Tristeza takes inspiration from far-flung sources
When the three core members of a band all live in different cities, working together can be a challenge. Tristeza guitarist Christopher Sprague lives in Oakland, California, but the band’s bassist, Luís Hermosillo, resides some 800 kilometres to the south in Tijuana, Mexico. Drummer James Lehner is based even farther away, in Michigan. Somehow, though, the three managed to be in the same place long enough to record a new album, Fate Unfolds, even if they weren’t all together when the songs were composed.
“Those were all written over little jam sessions, where there’s just two dudes, three dudes; whoever can get together for that little session,” says Lehner, reached en route to Tristeza’s rehearsal space in West Oakland, where he and his bandmates are meeting up with touring sidemen Drew Andrews (keyboards) and Cameron Stephens (guitar). “And then there were a couple of songs that were kind of just written in the studio. So there wasn’t a lot of normal band practice—get together, rehearse, write songs—going on for this record.”
It doesn’t show. Maybe it’s because the band has been around for so long (Sprague, Hermosillo, and Lehner starting playing together in 1997), but Tristeza plays with near-telepathic tightness, whether navigating the twisty math-rock rhythms of “Castellí²n” or the steel-pulse dub of “Mr. Beat/Street Tax”. The group is usually categorized as a postrock act, but several of the tracks on Fate Unfolds find it flirting with world music. The spiralling guitar lines and rolling-thunder toms of “Blkflmngo” sound like a particularly muscular take on West African highlife, while “Floripa” melds a samba-inspired beat with jazzy electric piano and “Manitas” is spiced with a dash of unexpected gamelan percussion.

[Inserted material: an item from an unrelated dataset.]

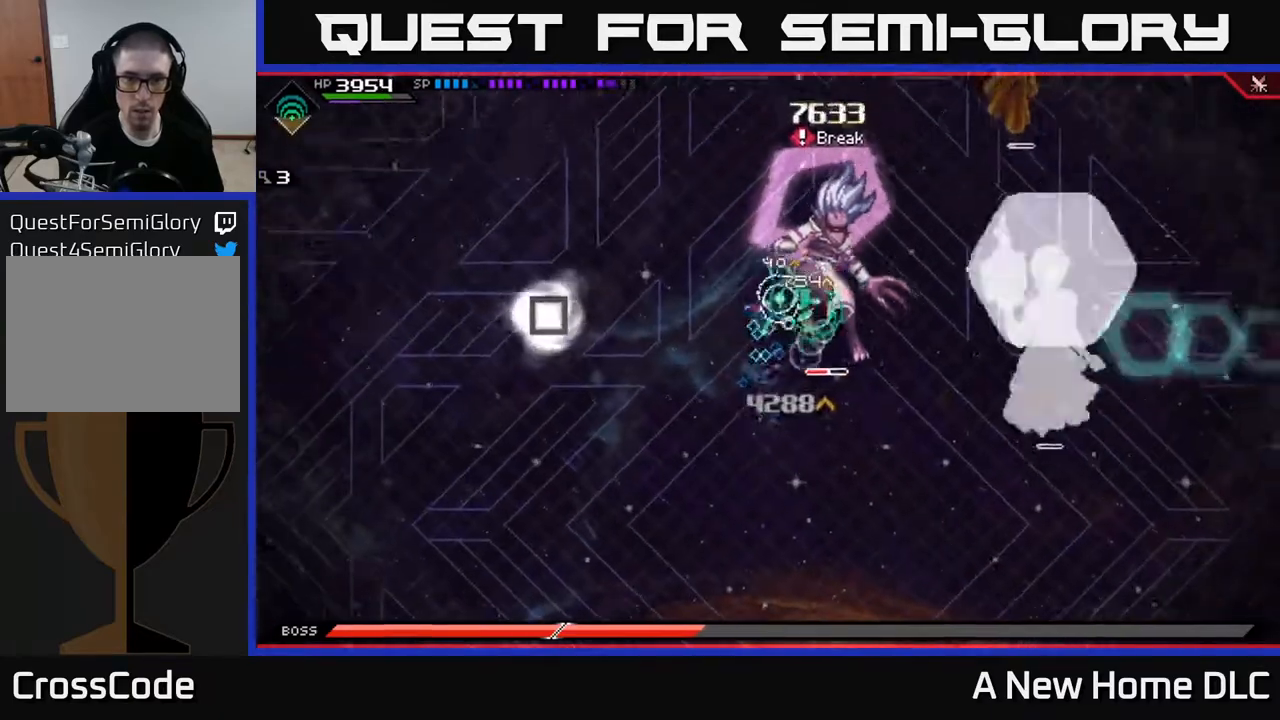
{"buttons": ["R2"], "left_stick": "center", "right_stick": "right", "events": [[17, "X", "down"], [100, "X", "up"], [100, "left_stick", "center"], [167, "X", "down"], [167, "left_stick", "right"], [267, "X", "up"], [417, "R2", "down"], [417, "left_stick", "center"], [417, "right_stick", "right"]]}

Lehner acknowledges that he and his bandmates draw inspiration from the sounds of other cultures, particularly from the grooves of old Afrobeat and Tropicália records. “That stuff, all from the ’60s and ’70s, from all over the world, always ends up sounding the best,” the drummer insists. “Real basic recording, nothing too hi-fi about it, and it’s just capturing the real vibe of the musicians, how they’re playing together and everything.”
That’s also a fair description of Fate Unfolds. It’s not a particularly slick-sounding affair, but adventurous music fans will find much to love in the interplay between the various instruments. What they won’t find is any singing. Throughout its 12-year career, Tristeza has remained a strictly instrumental outfit, but Lehner says that could very well change.
“There’s actually a few songs on this new record that I wish would have had some kind of vocals,” he notes. “It’s hard for any of us to do it, because we have enough going on as it is. But it would be cool if we could get some kind of collaborators, people we knew who would do a good job laying down some vocals—even in another language. Anything to keep it worldly and interesting. That way, even if you don’t understand the language, it just adds kind of a cool element.”
Tristeza plays the Media Club on Sunday (December 6).